Copy the lines of the data word for word, beginning at the line that contains "2026-08-05 08:40:14 UTC" and stopping after the line that contains "checking ‘build’ directory ... OK".

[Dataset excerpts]

_ _ _ _ _ _ _

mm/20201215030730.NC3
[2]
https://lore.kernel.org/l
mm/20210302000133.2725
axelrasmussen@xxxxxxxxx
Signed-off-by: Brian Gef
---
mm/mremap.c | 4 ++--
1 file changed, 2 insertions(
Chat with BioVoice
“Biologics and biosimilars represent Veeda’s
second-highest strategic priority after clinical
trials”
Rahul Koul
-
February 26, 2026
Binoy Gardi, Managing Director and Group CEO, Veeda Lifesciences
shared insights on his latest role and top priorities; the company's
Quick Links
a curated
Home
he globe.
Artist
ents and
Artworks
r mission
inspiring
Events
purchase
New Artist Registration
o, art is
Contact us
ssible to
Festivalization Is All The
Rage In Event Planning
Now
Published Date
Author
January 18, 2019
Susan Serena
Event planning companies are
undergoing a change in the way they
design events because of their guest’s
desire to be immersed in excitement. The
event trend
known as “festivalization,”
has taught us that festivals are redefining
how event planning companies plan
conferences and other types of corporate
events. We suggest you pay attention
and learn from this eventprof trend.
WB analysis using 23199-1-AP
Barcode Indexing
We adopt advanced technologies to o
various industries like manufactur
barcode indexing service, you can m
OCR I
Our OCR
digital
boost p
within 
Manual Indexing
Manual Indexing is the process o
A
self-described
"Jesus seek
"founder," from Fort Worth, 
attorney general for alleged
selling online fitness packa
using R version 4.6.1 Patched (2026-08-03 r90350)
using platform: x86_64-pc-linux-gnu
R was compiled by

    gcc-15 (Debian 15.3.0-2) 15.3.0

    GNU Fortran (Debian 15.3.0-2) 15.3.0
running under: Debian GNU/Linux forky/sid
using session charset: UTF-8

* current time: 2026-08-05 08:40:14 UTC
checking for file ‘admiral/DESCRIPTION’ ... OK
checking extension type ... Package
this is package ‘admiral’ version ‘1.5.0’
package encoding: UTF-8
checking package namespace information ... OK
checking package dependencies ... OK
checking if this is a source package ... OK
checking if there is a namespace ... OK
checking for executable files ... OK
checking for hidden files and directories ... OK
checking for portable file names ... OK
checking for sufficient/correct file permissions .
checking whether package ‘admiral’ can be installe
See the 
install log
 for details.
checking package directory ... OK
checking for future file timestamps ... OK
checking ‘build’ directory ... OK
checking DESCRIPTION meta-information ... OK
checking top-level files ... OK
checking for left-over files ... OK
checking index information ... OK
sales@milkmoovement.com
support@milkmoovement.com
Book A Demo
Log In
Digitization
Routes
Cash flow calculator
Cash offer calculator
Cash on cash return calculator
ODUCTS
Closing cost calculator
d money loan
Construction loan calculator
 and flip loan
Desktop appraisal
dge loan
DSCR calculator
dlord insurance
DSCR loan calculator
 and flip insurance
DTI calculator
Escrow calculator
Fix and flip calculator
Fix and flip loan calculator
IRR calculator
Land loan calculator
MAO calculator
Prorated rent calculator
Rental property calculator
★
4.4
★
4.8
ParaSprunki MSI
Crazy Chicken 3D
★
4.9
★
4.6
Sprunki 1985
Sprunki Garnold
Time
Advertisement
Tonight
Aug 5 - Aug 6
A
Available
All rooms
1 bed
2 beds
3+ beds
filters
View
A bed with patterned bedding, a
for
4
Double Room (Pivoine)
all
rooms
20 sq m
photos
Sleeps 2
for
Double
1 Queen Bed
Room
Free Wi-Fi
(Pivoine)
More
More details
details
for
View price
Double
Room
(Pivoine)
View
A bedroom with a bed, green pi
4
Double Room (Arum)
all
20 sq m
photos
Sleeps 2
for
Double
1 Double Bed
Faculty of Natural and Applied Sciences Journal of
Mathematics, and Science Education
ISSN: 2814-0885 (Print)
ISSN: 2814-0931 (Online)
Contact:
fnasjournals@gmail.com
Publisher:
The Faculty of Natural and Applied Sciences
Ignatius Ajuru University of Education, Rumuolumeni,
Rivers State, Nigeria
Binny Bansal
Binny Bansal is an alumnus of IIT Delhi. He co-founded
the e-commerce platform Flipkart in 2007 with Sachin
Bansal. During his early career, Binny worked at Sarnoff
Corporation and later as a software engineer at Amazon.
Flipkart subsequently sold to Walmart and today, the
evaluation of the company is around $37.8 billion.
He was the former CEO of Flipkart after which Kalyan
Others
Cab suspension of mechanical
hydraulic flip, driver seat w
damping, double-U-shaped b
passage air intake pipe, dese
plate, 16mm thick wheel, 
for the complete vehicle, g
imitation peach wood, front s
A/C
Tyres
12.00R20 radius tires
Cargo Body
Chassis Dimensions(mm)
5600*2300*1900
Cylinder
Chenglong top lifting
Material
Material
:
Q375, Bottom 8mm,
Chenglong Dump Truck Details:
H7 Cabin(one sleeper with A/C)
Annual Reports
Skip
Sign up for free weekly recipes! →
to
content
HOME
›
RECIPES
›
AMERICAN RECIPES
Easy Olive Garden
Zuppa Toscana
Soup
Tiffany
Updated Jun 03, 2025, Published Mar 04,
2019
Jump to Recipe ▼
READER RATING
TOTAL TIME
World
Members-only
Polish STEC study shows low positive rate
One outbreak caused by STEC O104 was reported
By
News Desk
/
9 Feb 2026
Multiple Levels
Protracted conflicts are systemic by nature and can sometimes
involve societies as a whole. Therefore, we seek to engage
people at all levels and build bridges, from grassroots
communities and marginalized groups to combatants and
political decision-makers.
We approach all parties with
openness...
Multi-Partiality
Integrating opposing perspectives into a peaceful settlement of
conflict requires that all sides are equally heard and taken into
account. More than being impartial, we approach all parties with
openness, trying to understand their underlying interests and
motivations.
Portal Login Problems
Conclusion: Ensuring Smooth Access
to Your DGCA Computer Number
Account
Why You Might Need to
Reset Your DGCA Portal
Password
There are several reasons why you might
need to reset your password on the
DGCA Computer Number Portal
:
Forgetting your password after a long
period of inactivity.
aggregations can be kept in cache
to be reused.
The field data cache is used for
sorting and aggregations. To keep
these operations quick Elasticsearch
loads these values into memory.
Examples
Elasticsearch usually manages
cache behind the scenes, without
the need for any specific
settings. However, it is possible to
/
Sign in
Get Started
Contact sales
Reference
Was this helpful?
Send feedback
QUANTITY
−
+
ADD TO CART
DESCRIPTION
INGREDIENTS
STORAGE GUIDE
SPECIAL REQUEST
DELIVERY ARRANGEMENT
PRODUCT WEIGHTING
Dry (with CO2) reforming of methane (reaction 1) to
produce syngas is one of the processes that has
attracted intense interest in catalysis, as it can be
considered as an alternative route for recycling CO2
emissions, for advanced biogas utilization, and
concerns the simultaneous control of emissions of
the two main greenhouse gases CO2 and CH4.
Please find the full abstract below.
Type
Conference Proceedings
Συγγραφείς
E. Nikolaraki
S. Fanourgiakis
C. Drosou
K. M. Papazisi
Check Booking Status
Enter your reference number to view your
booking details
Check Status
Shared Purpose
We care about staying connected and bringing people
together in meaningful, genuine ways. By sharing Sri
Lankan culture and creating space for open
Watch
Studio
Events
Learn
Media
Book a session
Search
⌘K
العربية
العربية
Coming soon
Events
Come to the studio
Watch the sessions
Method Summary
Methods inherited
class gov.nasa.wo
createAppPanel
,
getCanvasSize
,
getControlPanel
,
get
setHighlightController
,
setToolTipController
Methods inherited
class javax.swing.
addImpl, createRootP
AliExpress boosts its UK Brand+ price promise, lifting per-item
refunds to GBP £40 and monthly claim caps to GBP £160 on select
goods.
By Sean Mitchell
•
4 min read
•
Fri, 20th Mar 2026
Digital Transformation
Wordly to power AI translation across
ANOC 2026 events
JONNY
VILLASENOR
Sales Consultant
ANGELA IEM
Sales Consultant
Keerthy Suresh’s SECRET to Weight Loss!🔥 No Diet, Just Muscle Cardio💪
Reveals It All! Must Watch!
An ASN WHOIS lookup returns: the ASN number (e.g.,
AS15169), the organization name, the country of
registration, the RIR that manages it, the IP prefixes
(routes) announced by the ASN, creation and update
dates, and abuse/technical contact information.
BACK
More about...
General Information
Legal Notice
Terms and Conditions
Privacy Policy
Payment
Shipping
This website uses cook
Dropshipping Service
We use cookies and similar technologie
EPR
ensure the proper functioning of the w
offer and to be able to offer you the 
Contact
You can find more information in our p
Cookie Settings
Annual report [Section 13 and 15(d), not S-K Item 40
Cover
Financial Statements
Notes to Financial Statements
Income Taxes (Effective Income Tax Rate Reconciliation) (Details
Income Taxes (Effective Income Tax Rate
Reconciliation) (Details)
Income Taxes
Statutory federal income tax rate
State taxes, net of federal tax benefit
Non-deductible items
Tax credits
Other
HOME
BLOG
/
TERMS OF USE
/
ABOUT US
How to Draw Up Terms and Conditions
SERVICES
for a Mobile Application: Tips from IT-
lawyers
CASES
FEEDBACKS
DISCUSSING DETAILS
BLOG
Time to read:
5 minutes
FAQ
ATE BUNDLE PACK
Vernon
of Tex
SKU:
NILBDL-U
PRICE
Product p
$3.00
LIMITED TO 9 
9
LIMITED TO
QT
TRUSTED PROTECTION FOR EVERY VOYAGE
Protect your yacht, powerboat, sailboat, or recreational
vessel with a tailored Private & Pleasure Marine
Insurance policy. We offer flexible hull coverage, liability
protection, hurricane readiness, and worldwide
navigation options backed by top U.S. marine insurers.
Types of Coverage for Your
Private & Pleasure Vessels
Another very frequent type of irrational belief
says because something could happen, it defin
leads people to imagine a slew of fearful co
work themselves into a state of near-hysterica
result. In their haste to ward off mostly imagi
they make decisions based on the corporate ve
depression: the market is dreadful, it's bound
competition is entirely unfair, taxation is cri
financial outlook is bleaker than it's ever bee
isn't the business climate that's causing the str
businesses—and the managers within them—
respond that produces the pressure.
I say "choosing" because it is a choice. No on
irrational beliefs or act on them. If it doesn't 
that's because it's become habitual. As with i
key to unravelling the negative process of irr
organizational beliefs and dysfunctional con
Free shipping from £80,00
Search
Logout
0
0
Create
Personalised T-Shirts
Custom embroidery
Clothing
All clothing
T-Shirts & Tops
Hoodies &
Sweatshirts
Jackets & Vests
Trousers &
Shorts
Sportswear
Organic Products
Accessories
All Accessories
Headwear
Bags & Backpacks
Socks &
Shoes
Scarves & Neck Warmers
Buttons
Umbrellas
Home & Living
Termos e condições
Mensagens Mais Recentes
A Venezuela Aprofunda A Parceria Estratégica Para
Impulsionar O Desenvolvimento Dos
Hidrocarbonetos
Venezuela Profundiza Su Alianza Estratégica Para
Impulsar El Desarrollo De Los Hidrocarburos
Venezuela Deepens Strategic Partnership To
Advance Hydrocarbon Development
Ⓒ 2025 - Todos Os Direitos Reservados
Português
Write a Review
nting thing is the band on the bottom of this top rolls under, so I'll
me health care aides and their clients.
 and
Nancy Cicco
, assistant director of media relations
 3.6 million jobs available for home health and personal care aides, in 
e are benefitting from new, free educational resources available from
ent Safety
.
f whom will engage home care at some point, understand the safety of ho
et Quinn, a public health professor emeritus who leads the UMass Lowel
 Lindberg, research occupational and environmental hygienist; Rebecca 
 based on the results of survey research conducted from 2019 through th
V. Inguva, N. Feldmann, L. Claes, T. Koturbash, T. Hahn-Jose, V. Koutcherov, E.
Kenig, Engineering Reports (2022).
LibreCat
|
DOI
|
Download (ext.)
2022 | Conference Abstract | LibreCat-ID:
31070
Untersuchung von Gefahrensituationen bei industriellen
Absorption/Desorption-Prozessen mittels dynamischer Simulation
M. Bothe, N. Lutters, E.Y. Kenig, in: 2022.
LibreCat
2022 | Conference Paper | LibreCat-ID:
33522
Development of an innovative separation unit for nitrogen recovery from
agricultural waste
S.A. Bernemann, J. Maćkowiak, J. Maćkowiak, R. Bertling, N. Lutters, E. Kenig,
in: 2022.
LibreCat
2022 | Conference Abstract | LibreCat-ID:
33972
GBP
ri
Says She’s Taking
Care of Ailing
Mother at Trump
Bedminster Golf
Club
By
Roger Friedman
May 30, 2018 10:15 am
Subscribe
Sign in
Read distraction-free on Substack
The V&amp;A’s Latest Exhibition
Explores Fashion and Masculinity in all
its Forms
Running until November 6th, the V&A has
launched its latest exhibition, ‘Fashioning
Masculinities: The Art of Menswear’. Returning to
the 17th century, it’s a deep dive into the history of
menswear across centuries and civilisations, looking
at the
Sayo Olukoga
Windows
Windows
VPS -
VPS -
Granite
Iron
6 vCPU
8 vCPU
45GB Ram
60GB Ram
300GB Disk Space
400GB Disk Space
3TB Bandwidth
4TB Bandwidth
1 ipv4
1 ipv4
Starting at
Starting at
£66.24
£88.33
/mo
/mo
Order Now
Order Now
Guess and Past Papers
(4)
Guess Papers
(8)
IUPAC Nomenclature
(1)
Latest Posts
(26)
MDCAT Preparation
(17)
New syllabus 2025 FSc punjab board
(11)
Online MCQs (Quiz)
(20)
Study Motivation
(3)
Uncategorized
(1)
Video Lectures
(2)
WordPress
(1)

_ _ _ _ _ _ _

Solution to the exercise
* current time: 2026-08-05 08:40:14 UTC
checking for file ‘admiral/DESCRIPTION’ ... OK
checking extension type ... Package
this is package ‘admiral’ version ‘1.5.0’
package encoding: UTF-8
checking package namespace information ... OK
checking package dependencies ... OK
checking if this is a source package ... OK
checking if there is a namespace ... OK
checking for executable files ... OK
checking for hidden files and directories ... OK
checking for portable file names ... OK
checking for sufficient/correct file permissions .
checking whether package ‘admiral’ can be installe
See the 
install log
 for details.
checking package directory ... OK
checking for future file timestamps ... OK
checking ‘build’ directory ... OK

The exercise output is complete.